Figure 2.

Fluorescence of HNB and result of LAMP detection using the dry reagents in the glass pad. (a) Schematic representation of the experimental process for reaction pad testing and analysis. Screening of reaction pads, optimization of drying additive, and other experiments on a single reaction pad were performed following this process. According to the experimental purpose, the composition of each solution was changed frequently. (b) Colorimetric and fluorescence image of negative (-) and positive (+) LAMP solution containing HNB dye for comparison in solution and on the glass pad. Negative: no template DNA; positive: Streptococcus pneumoniae genomic DNA. (c) Fluorescence of HNB in liquid and in the glass pad as a function of Mg²⁺ concentration. The concentration of MgSO₄ was changed in the reaction buffer (without LAMP reaction). (d) Selection of additives for the dry condition.
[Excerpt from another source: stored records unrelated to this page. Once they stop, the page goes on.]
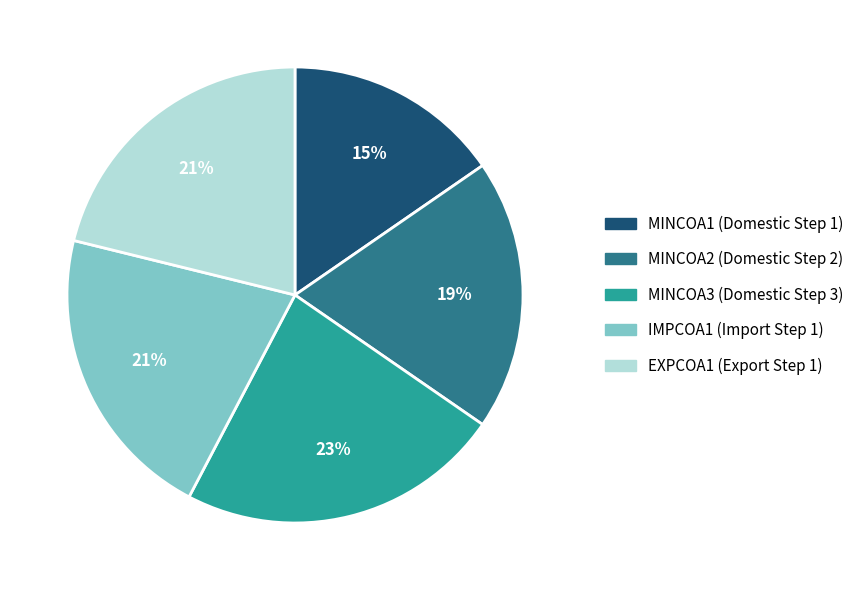

Combined, do IMPCOA1 (Import Step 1) and EXPCOA1 (Export Step 1) account for over 50%?

No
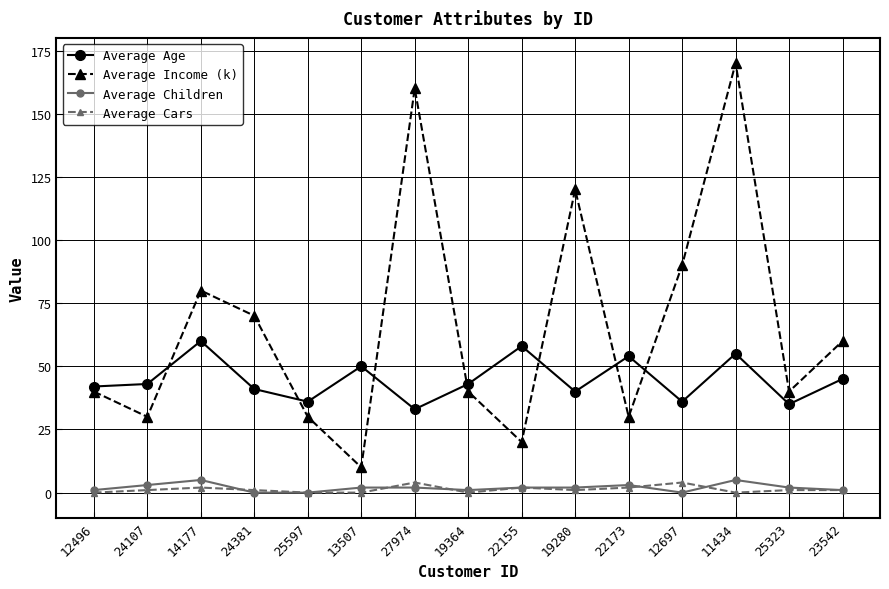

The Average Children series shows 0 at 25597. True or false?

True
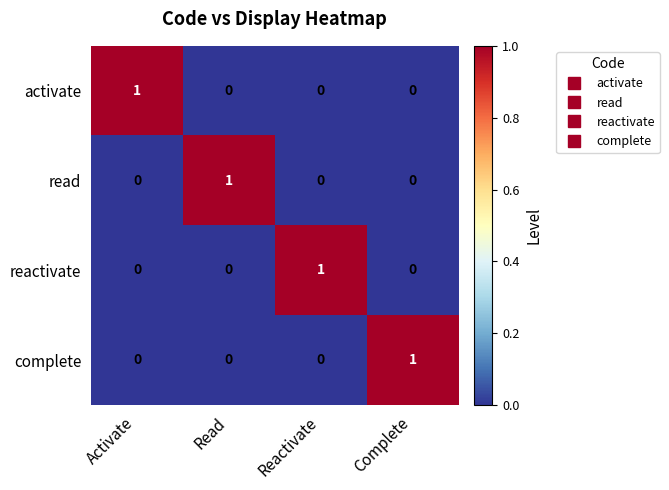

The reactivate series shows 1 at Reactivate. True or false?

True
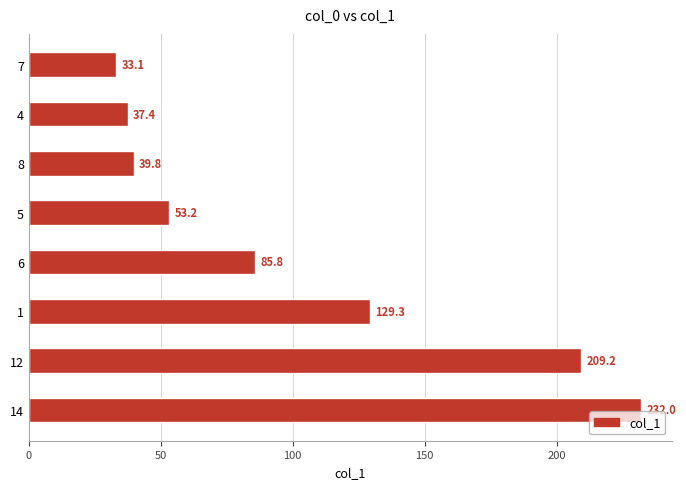

List the labels in order of value, smallest first.

7, 4, 8, 5, 6, 1, 12, 14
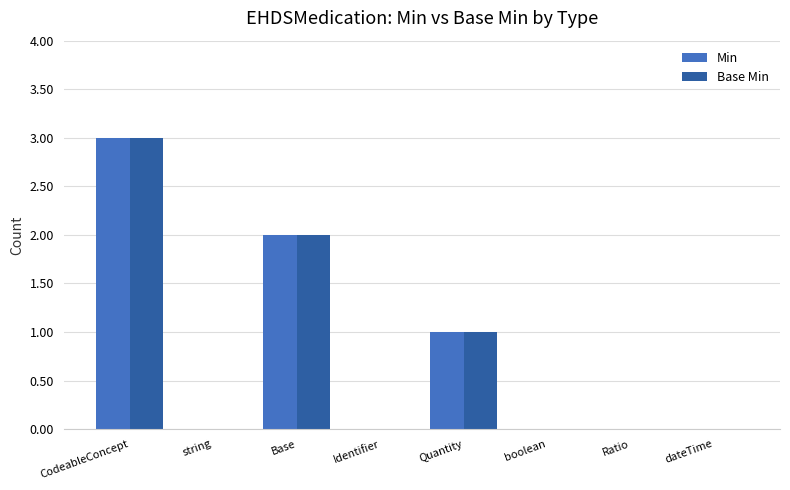

At which category is the sum across all series the highest?

CodeableConcept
Reagents including HNB, LAMP primer, Bst polymerase and additive were dried in the glass pad. LAMP reaction was performed using the dry reagents, and the stabilization effect of additives in the glass pad was shown using the S/N ratio. S, fluorescent intensity of the LAMP reaction pad; N, fluorescent intensity of the control pad, which contained the same reagents without primers. (e) Fluorescence signal of HNB-treated glass pad according to Mg²⁺ concentration. The signal from the dry condition was affected by PVA. Measurement of fluorescence in (c), (d), and (e) was repeated three times and error bars represent standard deviation of these results.